Active: the main active release, the release we actually want to use
Canary: a temporary deployment which is active, but doesn't receive the main trafic
Error: a temporary deployment which isn't active for some reason
Deprecated: a release that will be removed shortly

type ReleaseStatus string

const (
	// ReleaseStatusActive refers to a release which receives the application's
	// main traffic.
	ReleaseStatusActive ReleaseStatus = "active"

	// ReleaseStatusCanary refers to a release which is healthy and receives the
	// application's test traffic.
	ReleaseStatusCanary ReleaseStatus = "canary"

	// ReleaseStatusError refers to a release which encountered an error whilst
	// trying to deploy.
	ReleaseStatusError ReleaseStatus = "error"

	// ReleaseStatusDeprecated referes to a release which will be removed
	// shortly.
	ReleaseStatusDreprecated ReleaseStatus = "deprecated"
)

// Release represents a specific release for a version of an image.
type Release struct {
	// …

	// Status represents the current status of this specific Release.
	Status ReleaseStatus `json:"status"`
}

NetworkPolicy Changes

In the NetworkPolicy.Spec, we'd remove the UpdateStrategy field and always
rely on the active release for a ReleaseGroup in the Microservice.Status.

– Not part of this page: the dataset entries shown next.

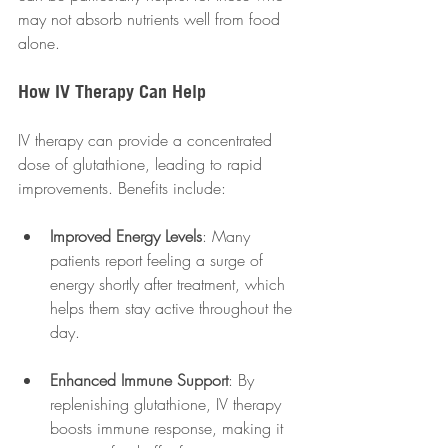
may not absorb nutrients well from food 
alone. 
How IV Therapy Can Help
IV therapy can provide a concentrated 
dose of glutathione, leading to rapid 
improvements. Benefits include:
Improved Energy Levels
: Many 
patients report feeling a surge of 
energy shortly after treatment, which 
helps them stay active throughout the 
day.
Enhanced Immune Support
: By 
replenishing glutathione, IV therapy 
boosts immune response, making it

We'll do what we do now and use the labels of Microservice Release where the
Status is set to Active. We'll then update the main Service to point to these
labels instead.

By doing this, we should achieve 0 downtime as the Microservice controller
only marks the Release Active once it's happy with it's availability.

The NetworkPolicy will now be simpler and just iterate over the ReleaseGroups.
We can now introduce a new Template Variable to the templating system for the
Domains as well, ReleaseGroupName.

Answer 1 · 2018-07-16T14:12:44.000Z

+1 on ReleaseGroup. I'd prefer the name ReleaseStream though. This is something captured in the stream stuff for PR support, but to handle major/minor/patch etc upgrades, having a proper concept for it would be very useful.

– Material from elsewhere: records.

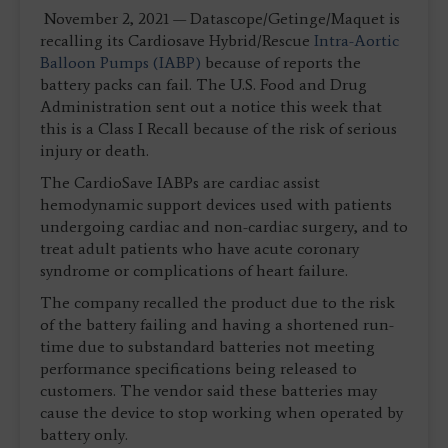
November 2, 2021 — Datascope/Getinge/Maquet is
recalling its Cardiosave Hybrid/Rescue
Intra-Aortic
Balloon Pumps (IABP)
because of reports the
battery packs can fail. The U.S. Food and Drug
Administration sent out a notice this week that
this is a Class I Recall because of the risk of serious
injury or death.
The CardioSave IABPs are cardiac assist
hemodynamic support devices used with patients
undergoing cardiac and non-cardiac surgery, and to
treat adult patients who have acute coronary
syndrome or complications of heart failure.
The company recalled the product due to the risk
of the battery failing and having a shortened run-
time due to substandard batteries not meeting
performance specifications being released to
customers. The vendor said these batteries may
cause the device to stop working when operated by
battery only.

-1 on moving this control from networkpolicy to microservice. having control over which bits serve traffic, and allowing multiple domains to point to the same vsvc is a big differentiator for hlnr. is it actually a useful one? I dunno, but I like to think so :)

The microservice should handle garbage collection of vsvcs based on a configured number of live instances, the release streams in play, and the vsvcs that have network policies pointed at them. the networkpolicy should handle updating to a new vsvc, if configured to do so, based on vsvc readiness.

To support canarying and rolling deploys along with blue/green, a networkpolicy that updates can inform the vsvcs in play to adjust themselves.

For microservices that don't have an http component... I dunno. I think we can worry about that afterwards. maybe it looks like what you've outlined, or maybe its a new api object.